The incidence of daptomycin-induced eosinophilic pneumonia probably is low. In a Phase III study of daptomycin to treat complicated skin and soft tissue infection, about 2% of the patients reported respiratory symptoms such as dyspnea [6]. However, it was not known how many of those had eosinophilic pneumonia. In our surgery unit, among 72 patients treated with daptomycin (>6 mg/kg/d) between November 2009 and May 2012, two developed eosinophilic pneumonia. Several other authors have described this lung condition associated with daptomycin use [11–18]. In those studies, the majority of the patients were male. They were between 54 [18] and 87 [15] y old. The symptoms started between one [11] and five [16] weeks after initiating daptomycin treatment. The eosinophil counts in the BAL fluid ranged from 3% (our study) to 81% [16] but usually are around 3% [12,15,16] or 30% [13,14,17]. Excess peripheral blood eosinophils were found in all but two cases [14,17].

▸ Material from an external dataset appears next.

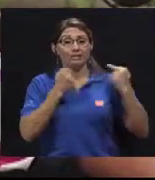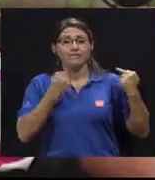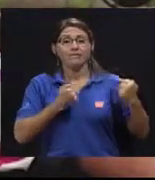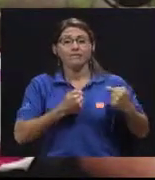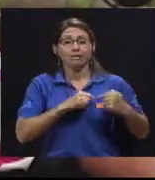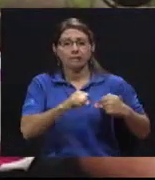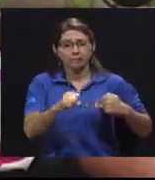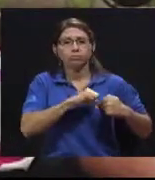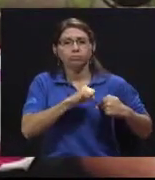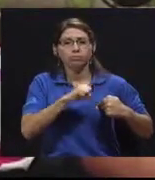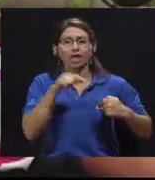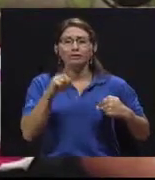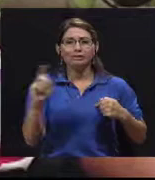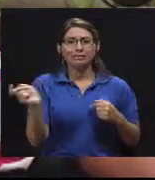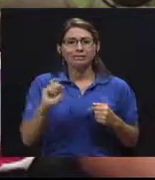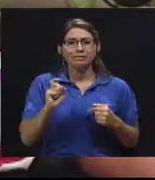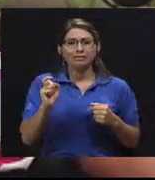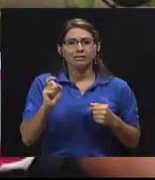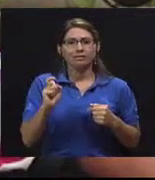infarto.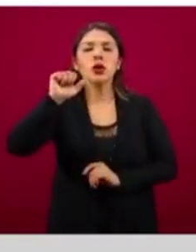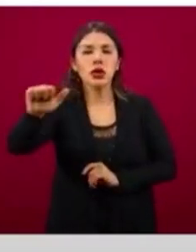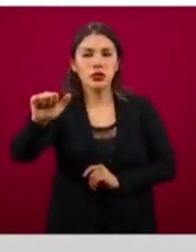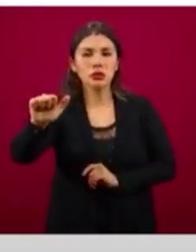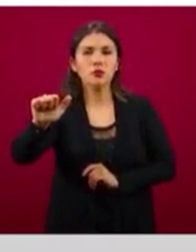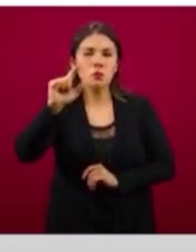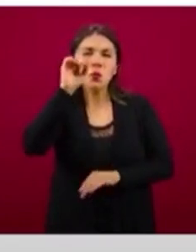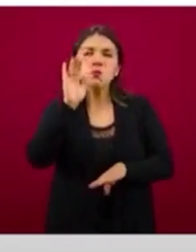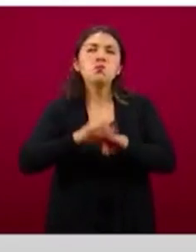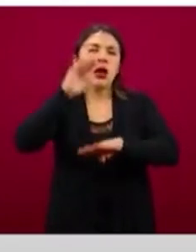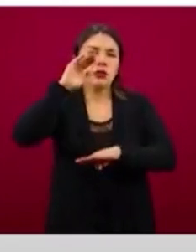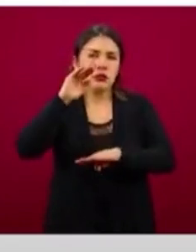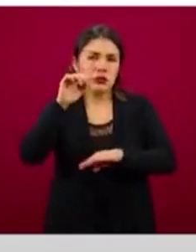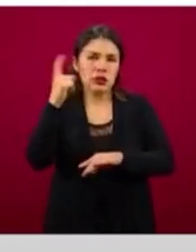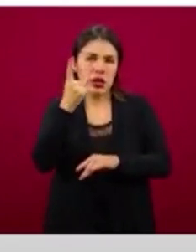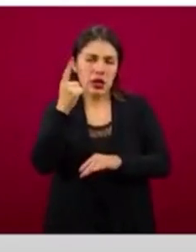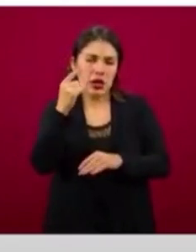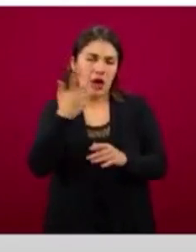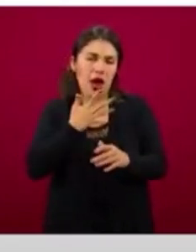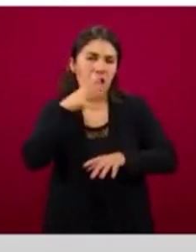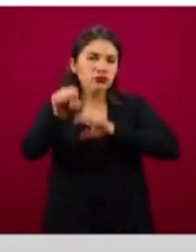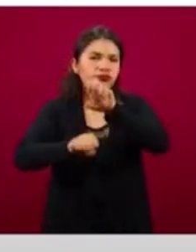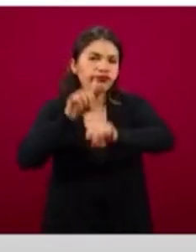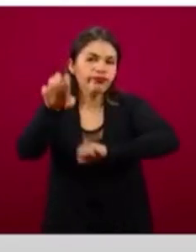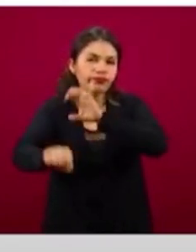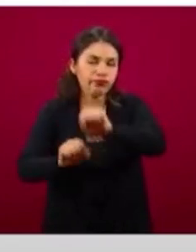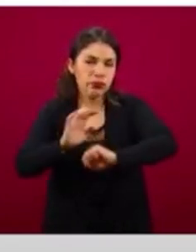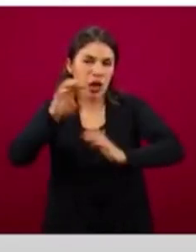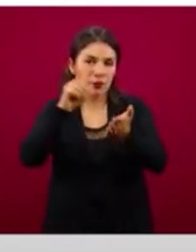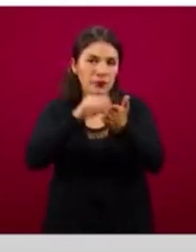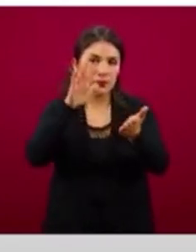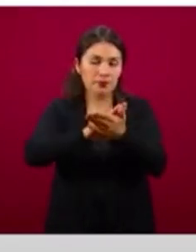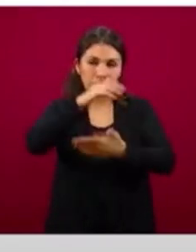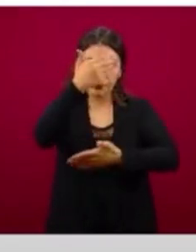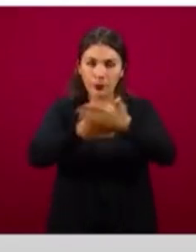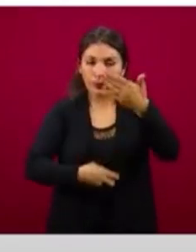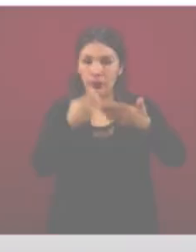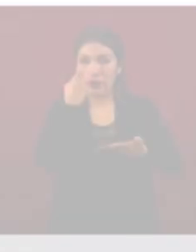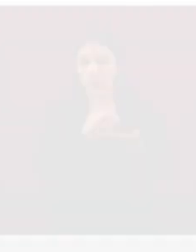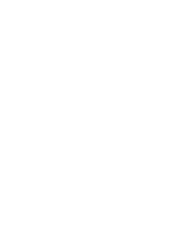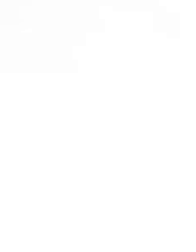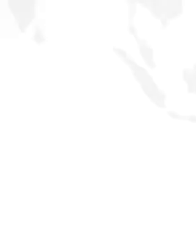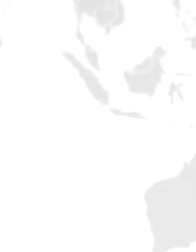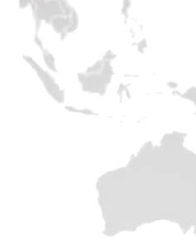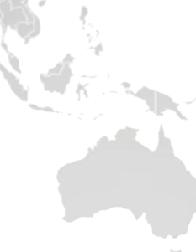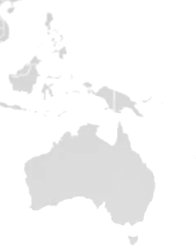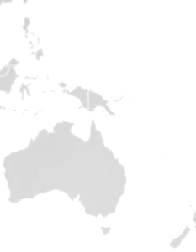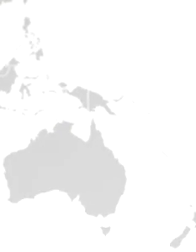poquitos comités que logramos terminar de consolidar en este periodo con sana distancia.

In conclusion, because daptomycin is used increasingly in treating PJI, it can be expected that more side effects will be encountered by orthopedic surgeons and other surgical specialists. Awareness of daptomycin-associated eosinophilic pneumonia is needed, especially because the clinical presentations may differ, from persisting fever to severe lung symptoms. This diagnosis should be considered in every patient receiving daptomycin who has fever or pulmonary symptoms. If this adverse effect is not recognized and daptomycin is not discontinued, serious clinical problems may occur. In contrast, if the complication is recognized, daptomycin is stopped, and the patient is treated early, as in these cases and several others [11–18], full recovery is usually obtained.